1 Office of Surveillance and Epidemiology, Center for Drug Evaluation and Research, U.S. Food and Drug Administration, Silver Spring, Maryland.
2 Office of Biostatistics, Center for Drug Evaluation and Research, U.S. Food and Drug Administration, Silver Spring, Maryland.
J Manag Care Spec Pharm. 2018 Jul;24(7):700-709. doi: 10.18553/jmcp.2018.24.7.700.
The FDA issued 2 main drug safety communications (DSCs) on the cardiovascular safety of tiotropium in March 2008 (warning of a potential increased stroke risk) and January 2010 (informing of an absence of a significant increased stroke risk or cardiovascular events based on findings from a large trial).
To describe the effect of the FDA DSCs on medication dispensing of tiotropium in a large U.S. claims database.
Initiation of tiotropium products among patients with chronic obstructive pulmonary disease (COPD) aged 40 years and older was determined monthly from 2006-2012 using medication dispensing from the IMS Lifelink Health Plan Claims Database. Similarly, monthly initiation of products containing long-acting beta-agonists (LABAs) was calculated to explore product switching. The effect of the 2008 and 2010 FDA DSCs was measured using interrupted time-series analysis. Subgroups of patients with greater cardiovascular risk were also examined.

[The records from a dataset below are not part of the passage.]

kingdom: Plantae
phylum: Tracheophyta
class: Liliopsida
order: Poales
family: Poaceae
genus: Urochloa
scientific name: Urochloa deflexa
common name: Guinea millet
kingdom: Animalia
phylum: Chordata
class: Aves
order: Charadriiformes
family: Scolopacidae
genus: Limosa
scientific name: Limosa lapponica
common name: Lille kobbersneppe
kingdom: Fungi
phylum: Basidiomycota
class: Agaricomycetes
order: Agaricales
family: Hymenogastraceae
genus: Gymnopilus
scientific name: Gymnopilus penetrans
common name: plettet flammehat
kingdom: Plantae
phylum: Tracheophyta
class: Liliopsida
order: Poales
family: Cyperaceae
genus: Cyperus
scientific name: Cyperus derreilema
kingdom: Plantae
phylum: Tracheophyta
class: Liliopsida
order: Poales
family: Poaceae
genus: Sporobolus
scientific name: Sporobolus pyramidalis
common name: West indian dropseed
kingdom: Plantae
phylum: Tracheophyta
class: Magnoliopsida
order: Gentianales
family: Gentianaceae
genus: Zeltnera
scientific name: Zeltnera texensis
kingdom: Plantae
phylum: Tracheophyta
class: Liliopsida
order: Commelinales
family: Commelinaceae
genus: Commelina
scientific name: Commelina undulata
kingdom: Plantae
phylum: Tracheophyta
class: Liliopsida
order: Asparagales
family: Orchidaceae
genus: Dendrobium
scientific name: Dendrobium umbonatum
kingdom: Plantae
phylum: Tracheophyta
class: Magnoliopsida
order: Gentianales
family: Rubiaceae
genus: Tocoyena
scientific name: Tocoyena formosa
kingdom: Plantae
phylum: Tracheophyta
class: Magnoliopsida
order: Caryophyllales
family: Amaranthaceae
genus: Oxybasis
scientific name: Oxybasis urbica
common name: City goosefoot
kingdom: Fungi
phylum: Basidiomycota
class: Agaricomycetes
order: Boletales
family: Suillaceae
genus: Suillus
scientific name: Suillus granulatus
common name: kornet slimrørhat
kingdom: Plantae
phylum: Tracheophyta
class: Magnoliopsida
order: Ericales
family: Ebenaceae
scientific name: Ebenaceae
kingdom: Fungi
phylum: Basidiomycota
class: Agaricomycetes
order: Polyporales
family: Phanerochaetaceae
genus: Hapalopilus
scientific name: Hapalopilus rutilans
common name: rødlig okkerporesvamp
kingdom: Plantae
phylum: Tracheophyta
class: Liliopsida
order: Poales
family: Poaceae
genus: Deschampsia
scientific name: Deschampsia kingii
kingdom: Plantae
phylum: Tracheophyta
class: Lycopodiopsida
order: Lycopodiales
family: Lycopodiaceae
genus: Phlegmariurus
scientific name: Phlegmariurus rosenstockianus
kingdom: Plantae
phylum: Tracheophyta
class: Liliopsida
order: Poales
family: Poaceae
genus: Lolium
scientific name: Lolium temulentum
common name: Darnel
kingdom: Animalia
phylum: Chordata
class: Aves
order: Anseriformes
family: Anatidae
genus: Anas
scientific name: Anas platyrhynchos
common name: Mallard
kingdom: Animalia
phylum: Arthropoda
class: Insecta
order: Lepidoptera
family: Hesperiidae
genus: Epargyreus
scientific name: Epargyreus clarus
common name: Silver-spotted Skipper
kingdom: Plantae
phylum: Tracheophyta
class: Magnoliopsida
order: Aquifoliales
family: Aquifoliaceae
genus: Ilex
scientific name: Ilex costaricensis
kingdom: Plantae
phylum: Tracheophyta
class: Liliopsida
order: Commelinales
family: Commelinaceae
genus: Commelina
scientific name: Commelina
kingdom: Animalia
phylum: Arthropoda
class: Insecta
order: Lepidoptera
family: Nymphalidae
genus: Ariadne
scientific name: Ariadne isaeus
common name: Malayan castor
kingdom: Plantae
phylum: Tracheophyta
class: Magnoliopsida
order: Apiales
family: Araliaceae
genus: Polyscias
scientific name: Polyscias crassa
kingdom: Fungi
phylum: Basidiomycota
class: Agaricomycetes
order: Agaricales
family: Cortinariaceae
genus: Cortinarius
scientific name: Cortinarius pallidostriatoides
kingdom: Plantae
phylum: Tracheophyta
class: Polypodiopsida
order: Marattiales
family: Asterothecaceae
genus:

A decreasing trend in initiation of tiotropium-containing products was present before the initial 2008 DSC. The decline in tiotropium initiation continued until January 2010, accompanied by an increased initiation of LABA-containing products in patients with COPD. In the presence of the existing decreasing trend, the initial DSC was followed by an immediate 2.8% (P = 0.02) further reduction in tiotropium initiation. Tiotropium initiation increased 2.5% (P = 0.03) immediately after the 2010 DSC, reducing the overall decline in rate and stabilizing (flattening) the trend. No significant changes in dispensing level or trend were observed among COPD patients with cardiovascular comorbidity.
Cardiovascular safety concerns may have affected tiotropium initiation as indicated by the decrease in tiotropium dispensing shown immediately following the initial DSC. The effect was alleviated as concerns lessened following the most recent DSC.
This research did not receive any specific grant from funding agencies in the public, commercial, or not-for-profit sectors. The authors are employed by the FDA and have no conflict of interest relevant to the content of this study. The views expressed herein do not necessarily represent the views of the FDA.
美国食品药品监督管理局(FDA)于 2008 年 3 月(警告潜在的卒中风险增加)和 2010 年 1 月(告知大型试验中未发现卒中风险或心血管事件显著增加)发布了 2 份关于噻托溴铵心血管安全性的主要药物安全性通信(DSC)。
描述 FDA DSC 对大型美国索赔数据库中噻托溴铵药物配给的影响。
使用 IMS Lifelink 健康计划索赔数据库中的药物配给,每月确定 40 岁及以上慢性阻塞性肺疾病(COPD)患者噻托溴铵产品的起始使用情况。同样,计算含有长效β-激动剂(LABA)的产品的每月起始使用情况,以探索产品转换。使用中断时间序列分析测量 2008 年和 2010 年 FDA DSC 的效果。还检查了具有更高心血管风险的患者亚组。
在最初的 2008 年 DSC 之前,噻托溴铵产品的起始使用呈下降趋势。在 2010 年 1 月之前,随着 COPD 患者中含有 LABA 的产品的起始使用增加,噻托溴铵的起始使用持续下降。在存在现有下降趋势的情况下,初始 DSC 之后立即出现 2.8%(P=0.02)的噻托溴铵起始进一步减少。2010 年 DSC 后,噻托溴铵的起始增加了 2.5%(P=0.03),从而降低了总体下降速度并稳定(变平)了趋势。在患有心血管合并症的 COPD 患者中,未观察到配给水平或趋势的显著变化。
心血管安全性问题可能影响了噻托溴铵的起始使用,这表明在初始 DSC 后,噻托溴铵的配给量立即减少。随着最近一次 DSC 后担忧减轻,效果得到缓解。
本研究未从公共、商业或非营利部门的任何特定资助机构获得任何资金。作者受雇于 FDA,与本研究内容无利益冲突。本文所表达的观点不一定代表 FDA 的观点。